Friday 2 September 2016

Some people do this for a holiday

Something old, something new on the Ashton
Over the past couple of days we've done about a quarter of the Cheshire Ring, probably the most famous of the canal rings. And right now I'm struggling to believe that some people do this for their holiday! It's been a tough two days.
We left the centre of Manchester yesterday on the famous – or more accurately the infamous - Rochdale Nine. These are the nine wide locks that take the canal up through the centre of the city to its junction with the Ashton Canal, where we would be going.
The Rochdale Nine start badly and get worse
The Nine run through the Gay Village, though there's nothing gay about these locks. They start badly, with water pouring over the gates making it hard even to get into the first one, and get steadily worse.
The locks themselves weren't too bad: bad but not too bad. Few of the double gates opened fully but I'm getting used to that on the big locks. The real issue was the mess - dirt, litter and broken glass everywhere. And it got steadily worse. After a couple came one where a bunch of derelicts had clearly been camped in makeshift tents. Halfway along another where a gang of noisy (but cheery) drunks had been joined at the lockside by construction workers on their lunch break - the litter just piled up around them.
But for sheer nastiness, Lock 85 can't be beaten. It runs underground and in its catacombs all manner of 'lewd and obscene' acts regularly take place despite a police notice declaring them illegal. Worse, though, were the dozens of discarded syringes and needles that you literally tramp through to operate the locks. Bet that wasn't mentioned in the holiday brochure.
It seems so easy to prevent – lock the towpath and only allow boaters access.

#### INSTRUCTIONS TO FOLLOW:
In the canal blog post, what does the writer suggest would prevent the mess at the locks? The material after this text comes from a separate, unrelated source.

#### DATA:
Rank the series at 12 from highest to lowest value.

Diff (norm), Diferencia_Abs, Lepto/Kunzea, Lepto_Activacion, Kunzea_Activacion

#### RESPONSE:
Locking the towpath and allowing only boaters access.